Here again the movie shines and can be enjoyed for its own merits. What I want to point out however is how this movie was hardly ever mentioned by the same people who were all praise for the earlier one. Going strictly by quantity and extent of Brahmin traditions portrayed the second movie should have attracted a much wider audience. And yet it failed to be even so much as mentioned in gatherings, much less admired.

Why this difference? I thought about this after I watched 'Parinayam' again very recently. I think that many in the Kerala Brahmin community are guilty of selective adoption and propagation of events defining its History. The dark tales are entirely left out when the story of a vibrant socio-religious past is told. Consequently many youngsters grow up with a skewed knowledge of history which only serves to enforce their illogical belief in superiority by virtue of birth in an "upper" caste.

In this context it is interesting to inspect how the community organisation formed by Bhattathirippad to combat social ills has evolved.

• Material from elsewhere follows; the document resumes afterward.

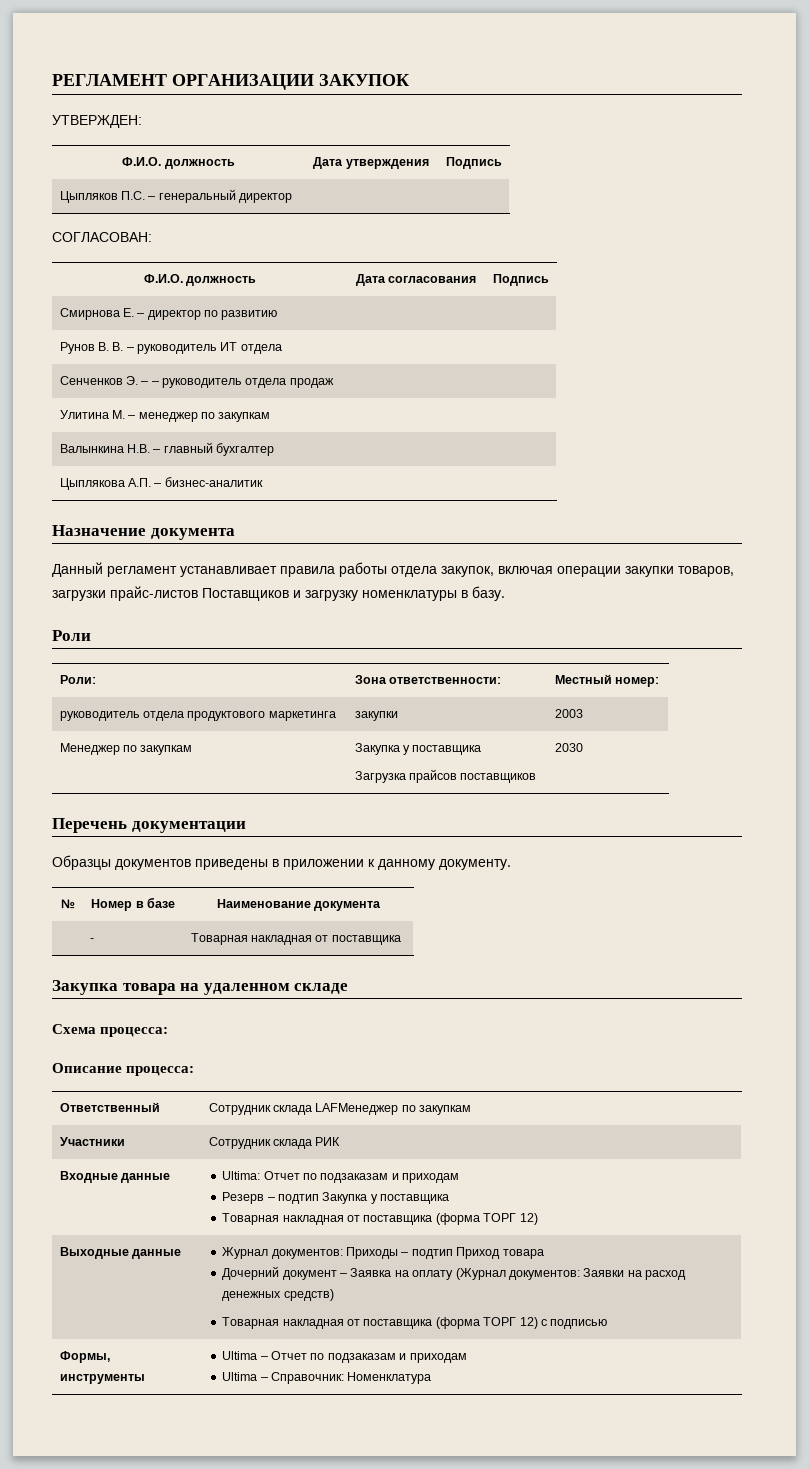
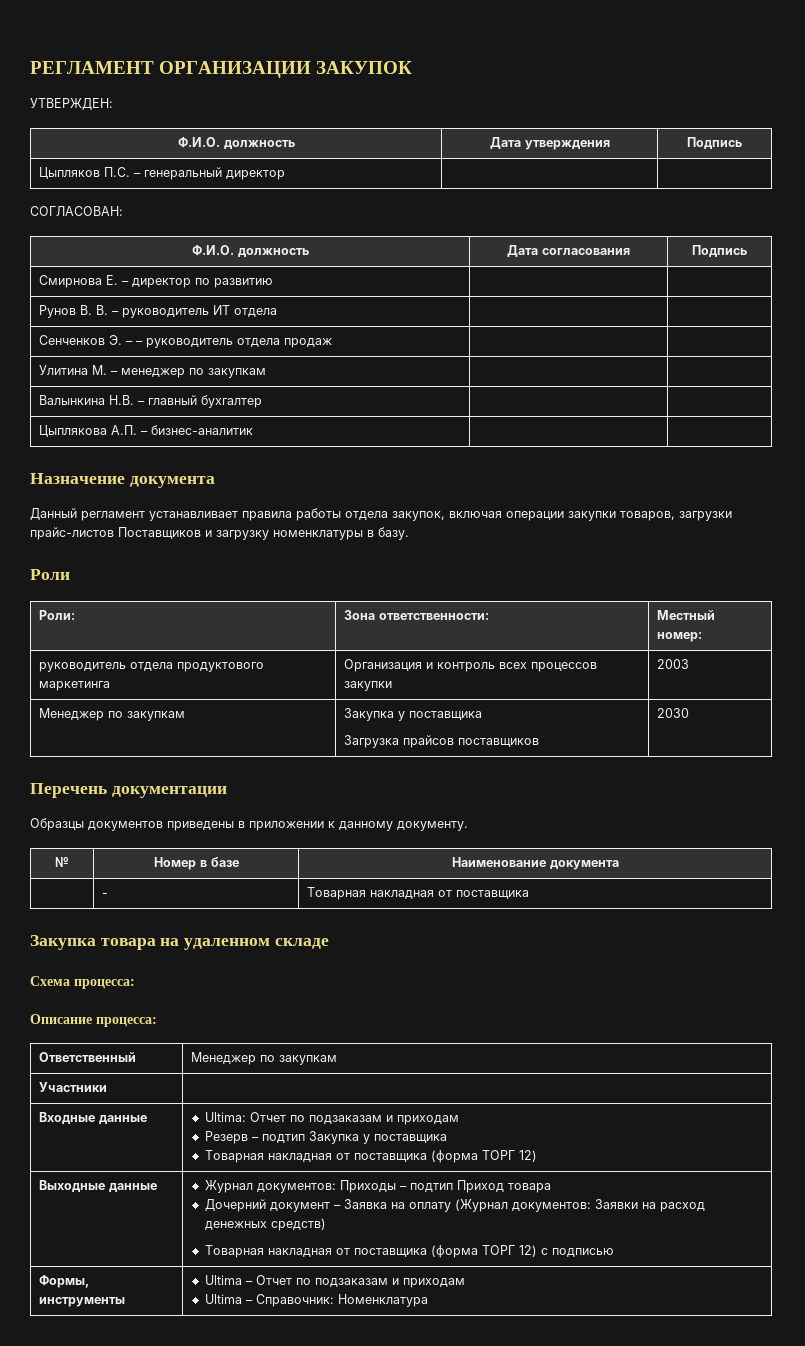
(336, 716) none -> [343,659,597,672] Организация и контроль всех процессов
[208,1103,399,1115] Сотрудник склада LAFМенеджер -> [190,1052,256,1065] Менеджер
[208,1137,341,1149] Сотрудник склада РИК -> (107, 1087) none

What once was the refuge of rebels and progressives is now the gathering place for conservatives and the orthodox. Where membership was once a statement of rebellion today it is a bellwether of social prominence.

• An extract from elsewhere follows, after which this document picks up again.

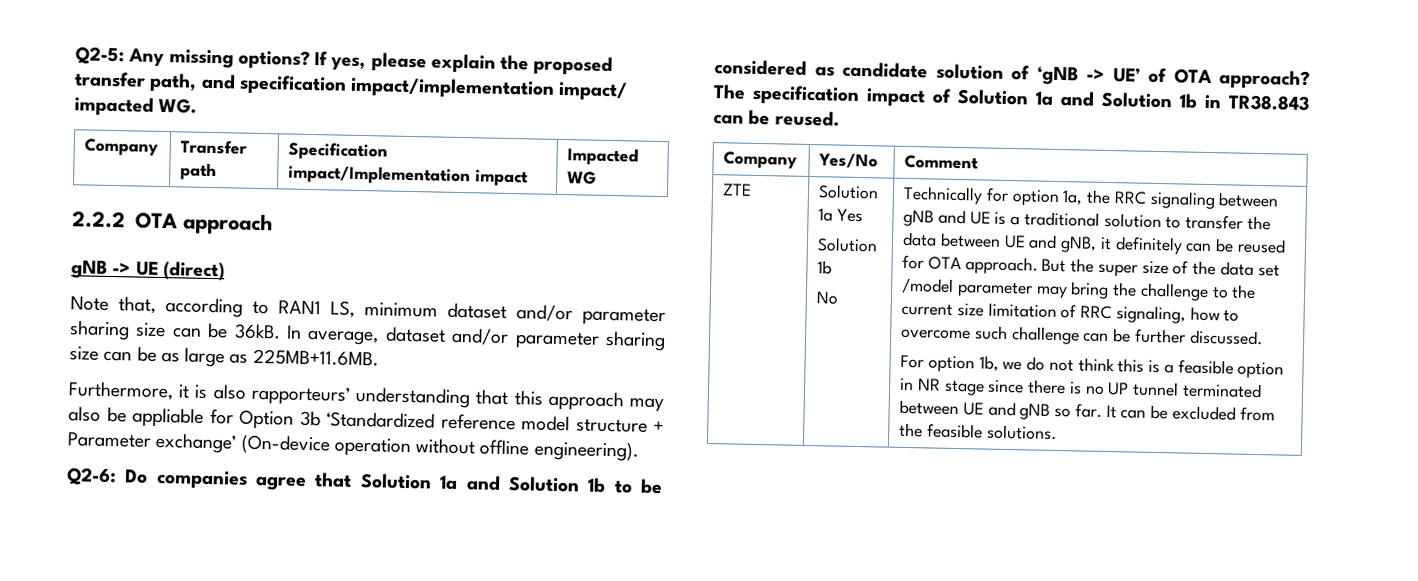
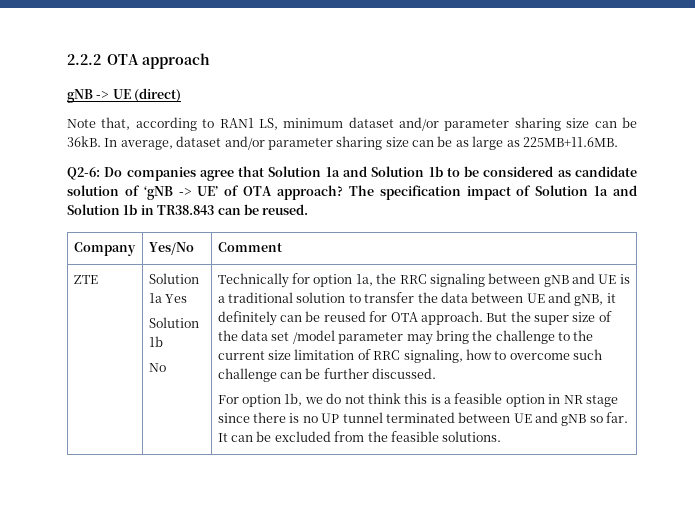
[75,46,614,77] [74,71,629,102] [74,96,198,117] [84,138,159,156] [180,139,248,155] [180,162,218,181] [288,141,389,161] [288,164,530,187] [567,147,640,166] [567,171,598,185] Q2-5: Any missing options? If yes, please explain the proposed transfer path, and specification impact/implementation impact/ impacted WG. // Company | Transfer path | Specification impact/Implementation impact | Impacted WG // -> (67, 59) none
[68,381,664,413] [68,406,664,433] [67,432,639,462] // Furthermore, it is also rapporteurs’ understanding that this approach may also be appliable for Option 3b ‘Standardized reference model structure + Parameter exchange’ (On-device operation without offline engineering). -> (618, 142) none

I have a firmly held belief that a person's caste has nothing to do with how good or bad a person he is. My beliefs aside I still wish that those who give importance to belonging to a community were more objective in drawing lessons from its past. For it is a fact of history that for every 'Paithrikam' there are all too many 'Parinayam's.


James said...

Your post was very well written Manoj although of course I am not qualified to comment on it. I only wonder what you would make of Brahmins over here. I work with one and have been in the houses of a couple of others. Everybody seems pretty laid back. I worked at one place years ago where a lot of women worked together (pressing ceramic add-on tank armour of all things) and a couple of them were Brahmin; they worked alongside Mistrys, Patels and Solankis and all sat and ate together at breaktimes. One solitary Muslim woman sat alone.
I don't know how it works here. Sorry if my comments are not welcome or intrusive, I just find it interesting.


Manoj Govindan said...

[Quote]Your post was very well written Manoj although of course I am not qualified to comment on it.
[End Quote]

Thanks for your kind words. Your perspective on Brahmins in the UK is most welcome.

[Quote]... they worked alongside Mistrys, Patels and Solankis and all sat and ate together at breaktimes. [End Quote]

This description fits a good chunk of urban India too. I don't know enough to speak about the rest of the country.

In the relatively more literate/educated Kerala most Brahmins *are* laid back at the workplace. And in that they have come a long way from early 20th century. However many working and middle class Brahmins seem to cling to ideas of a glorious past and refuse to stop dwelling on past injustices both perceived and real. Very rarely is any of this discussed openly in non-Brahmin company, somewhat like race in the US.

Another interesting aspect is the willingness of Brahmins to adapt to the social rules when abroad. This applies to all Indians in general. I have seen this happen in the case of some people I know.

Sarath said...

Good Observation and well expressed. I agree with you, but let me tell you from my experience that in Kerala, caste is not as big a part of our daily lives as it is in a state like Andhra Pradesh - where it permeates every single aspect of your life.
One can only imagine how horrible the caste system would be in relatively backward, illiterate states like UP or Bihar.